#### 原文抜粋:

<<<<

香港の出版社から絵本の依頼が来たのは一昨年の冬でした。
コロナで隔離中にSNSに私がアップしたイラストが「可愛い」と評価され、ぜひ、親子で読める絵本を書いてほしいと言われました。
1冊だけではなく、同時に4冊の依頼が来ました。
物語でも、教育的なテーマでもいいと言われました。
私は考えました。
親が子供に物語を通して、4つの「もの」を教えるのなら、何がいいのかなと。
そこで辿り着いたのが、「あなたは愛されている、嘘をつくことは必要がない」、「幸せになる近道は人を助けること」、「違いを認め、楽しむ、感謝すること」そして、「地球を大事にすること」でした。
その4つのテーマは決して軽い気持ちで選んだのではありません。
この4つのテーマは「自己肯定感」「奉仕する心」「共に生きる精神」「自然に対する敬意」を子供に教え、そして育てるためのものです。
1冊目の絵本『ママはあなたをあいしている、うそをつかなくていいのよ』で教えるのは、「あなたは愛される価値のある存在なのですよ」ということです。
幸せになるための基本の一つが、「自分を嫌いにならないこと」です。
「自己肯定感」とも言います。
自己肯定感を持たないと、幸せな人生を送ることは難しいのです。
そのために、幼い時からの親の愛情とそれに対する信頼がとっても大切です。
自分は価値ある人間、愛されるべき人間と信じることができれば、何をするときにも、自分の力を信じるようになります。
失敗した時に再び立ち上がる力につながるのです。
それがなく、自分に価値を見出せない場合は、失敗したときに「やっぱり私はだめだ」となります。
成功した時も「運が良かっただけでは」と自己肯定ができないのです。
その自己肯定感を形成する大事なプロセスの一つは、物事を理解し始める2、3歳の時です。
ちょうど2、3歳の時に、子供は「何が正しい」「何がいけない」を学びます。
親は一生懸命、子供に「許されること」と「許されないこと」を教える時期です。

>>>>

[データソースの項目]
<<<<

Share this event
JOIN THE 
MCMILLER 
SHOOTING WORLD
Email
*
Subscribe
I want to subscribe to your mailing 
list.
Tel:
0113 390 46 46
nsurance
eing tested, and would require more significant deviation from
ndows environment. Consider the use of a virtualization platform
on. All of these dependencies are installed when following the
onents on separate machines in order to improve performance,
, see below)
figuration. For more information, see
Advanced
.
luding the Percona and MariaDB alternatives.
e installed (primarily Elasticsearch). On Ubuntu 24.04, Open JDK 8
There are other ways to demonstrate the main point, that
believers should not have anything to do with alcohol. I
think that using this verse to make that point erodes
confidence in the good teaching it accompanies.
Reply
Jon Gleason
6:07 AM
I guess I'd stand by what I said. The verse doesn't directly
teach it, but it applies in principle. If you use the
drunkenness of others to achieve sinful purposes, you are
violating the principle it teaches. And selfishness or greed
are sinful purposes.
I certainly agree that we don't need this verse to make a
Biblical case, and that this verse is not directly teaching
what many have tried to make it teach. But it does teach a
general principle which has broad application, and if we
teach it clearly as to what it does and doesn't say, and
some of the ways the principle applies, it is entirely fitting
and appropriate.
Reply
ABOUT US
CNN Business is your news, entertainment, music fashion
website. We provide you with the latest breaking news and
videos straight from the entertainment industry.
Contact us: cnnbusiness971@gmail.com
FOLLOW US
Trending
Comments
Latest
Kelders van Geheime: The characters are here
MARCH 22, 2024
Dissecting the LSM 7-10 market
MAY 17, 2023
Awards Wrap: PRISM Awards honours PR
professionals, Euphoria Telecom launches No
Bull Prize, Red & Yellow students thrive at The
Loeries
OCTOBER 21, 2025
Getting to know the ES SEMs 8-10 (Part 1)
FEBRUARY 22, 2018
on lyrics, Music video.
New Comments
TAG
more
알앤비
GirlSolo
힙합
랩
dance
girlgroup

>>>>

#### やること:
a) 上の絵本についての文章から、「香港の出版社から絵本の依頼が来たのは一昨年の冬でした。」で始まり「親が子供に物語を通して、4つの「もの」を教えるのなら、何がいいのかなと。」まで続く部分を一字一句変えずに書き写してください。
b) 上の絵本についての文章を読み、次の問いに答えてください。
(i) 出版社からは同時に何冊の絵本の依頼が来ましたか。
(ii) 1冊目の絵本の題名は何ですか。
(iii) 自己肯定感を形成する大事なプロセスの一つは、何歳の時ですか。

#### 解答:
a)
香港の出版社から絵本の依頼が来たのは一昨年の冬でした。
コロナで隔離中にSNSに私がアップしたイラストが「可愛い」と評価され、ぜひ、親子で読める絵本を書いてほしいと言われました。
1冊だけではなく、同時に4冊の依頼が来ました。
物語でも、教育的なテーマでもいいと言われました。
私は考えました。
親が子供に物語を通して、4つの「もの」を教えるのなら、何がいいのかなと。

b)
(i) 同時に4冊の依頼が来ました。
(ii) 『ママはあなたをあいしている、うそをつかなくていいのよ』です。
(iii) 物事を理解し始める2、3歳の時です。